Dataset:

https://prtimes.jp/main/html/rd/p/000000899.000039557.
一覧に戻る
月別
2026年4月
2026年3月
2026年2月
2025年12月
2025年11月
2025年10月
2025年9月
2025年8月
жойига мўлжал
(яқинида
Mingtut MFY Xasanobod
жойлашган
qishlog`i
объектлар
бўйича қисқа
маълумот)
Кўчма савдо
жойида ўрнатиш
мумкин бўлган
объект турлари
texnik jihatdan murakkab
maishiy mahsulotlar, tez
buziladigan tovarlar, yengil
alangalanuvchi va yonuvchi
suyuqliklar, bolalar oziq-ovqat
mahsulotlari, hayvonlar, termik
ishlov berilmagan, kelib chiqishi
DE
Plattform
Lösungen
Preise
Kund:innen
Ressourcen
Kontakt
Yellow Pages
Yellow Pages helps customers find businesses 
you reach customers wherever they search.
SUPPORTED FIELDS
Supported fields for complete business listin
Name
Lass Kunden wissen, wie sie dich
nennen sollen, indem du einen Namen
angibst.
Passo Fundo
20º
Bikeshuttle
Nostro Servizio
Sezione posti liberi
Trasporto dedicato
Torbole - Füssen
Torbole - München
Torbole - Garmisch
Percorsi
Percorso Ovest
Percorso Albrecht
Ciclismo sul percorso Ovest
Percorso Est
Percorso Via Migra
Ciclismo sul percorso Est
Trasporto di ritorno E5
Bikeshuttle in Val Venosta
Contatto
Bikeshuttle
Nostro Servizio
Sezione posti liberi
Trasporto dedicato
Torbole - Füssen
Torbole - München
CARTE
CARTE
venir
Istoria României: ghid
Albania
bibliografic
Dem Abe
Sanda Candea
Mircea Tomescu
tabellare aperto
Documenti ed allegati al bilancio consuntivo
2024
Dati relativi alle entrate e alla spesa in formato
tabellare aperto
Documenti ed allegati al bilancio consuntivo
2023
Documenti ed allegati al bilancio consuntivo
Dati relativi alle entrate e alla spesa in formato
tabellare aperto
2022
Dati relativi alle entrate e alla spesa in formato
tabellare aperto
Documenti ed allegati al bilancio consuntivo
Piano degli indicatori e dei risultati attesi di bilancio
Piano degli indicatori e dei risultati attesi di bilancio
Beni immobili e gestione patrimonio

Problem description:
Copy out every line of the data above, word for word and in the same order, keeping each line break where it falls.

Solved problem:
https://prtimes.jp/main/html/rd/p/000000899.000039557.
一覧に戻る
月別
2026年4月
2026年3月
2026年2月
2025年12月
2025年11月
2025年10月
2025年9月
2025年8月
жойига мўлжал
(яқинида
Mingtut MFY Xasanobod
жойлашган
qishlog`i
объектлар
бўйича қисқа
маълумот)
Кўчма савдо
жойида ўрнатиш
мумкин бўлган
объект турлари
texnik jihatdan murakkab
maishiy mahsulotlar, tez
buziladigan tovarlar, yengil
alangalanuvchi va yonuvchi
suyuqliklar, bolalar oziq-ovqat
mahsulotlari, hayvonlar, termik
ishlov berilmagan, kelib chiqishi
DE
Plattform
Lösungen
Preise
Kund:innen
Ressourcen
Kontakt
Yellow Pages
Yellow Pages helps customers find businesses 
you reach customers wherever they search.
SUPPORTED FIELDS
Supported fields for complete business listin
Name
Lass Kunden wissen, wie sie dich
nennen sollen, indem du einen Namen
angibst.
Passo Fundo
20º
Bikeshuttle
Nostro Servizio
Sezione posti liberi
Trasporto dedicato
Torbole - Füssen
Torbole - München
Torbole - Garmisch
Percorsi
Percorso Ovest
Percorso Albrecht
Ciclismo sul percorso Ovest
Percorso Est
Percorso Via Migra
Ciclismo sul percorso Est
Trasporto di ritorno E5
Bikeshuttle in Val Venosta
Contatto
Bikeshuttle
Nostro Servizio
Sezione posti liberi
Trasporto dedicato
Torbole - Füssen
Torbole - München
CARTE
CARTE
venir
Istoria României: ghid
Albania
bibliografic
Dem Abe
Sanda Candea
Mircea Tomescu
tabellare aperto
Documenti ed allegati al bilancio consuntivo
2024
Dati relativi alle entrate e alla spesa in formato
tabellare aperto
Documenti ed allegati al bilancio consuntivo
2023
Documenti ed allegati al bilancio consuntivo
Dati relativi alle entrate e alla spesa in formato
tabellare aperto
2022
Dati relativi alle entrate e alla spesa in formato
tabellare aperto
Documenti ed allegati al bilancio consuntivo
Piano degli indicatori e dei risultati attesi di bilancio
Piano degli indicatori e dei risultati attesi di bilancio
Beni immobili e gestione patrimonio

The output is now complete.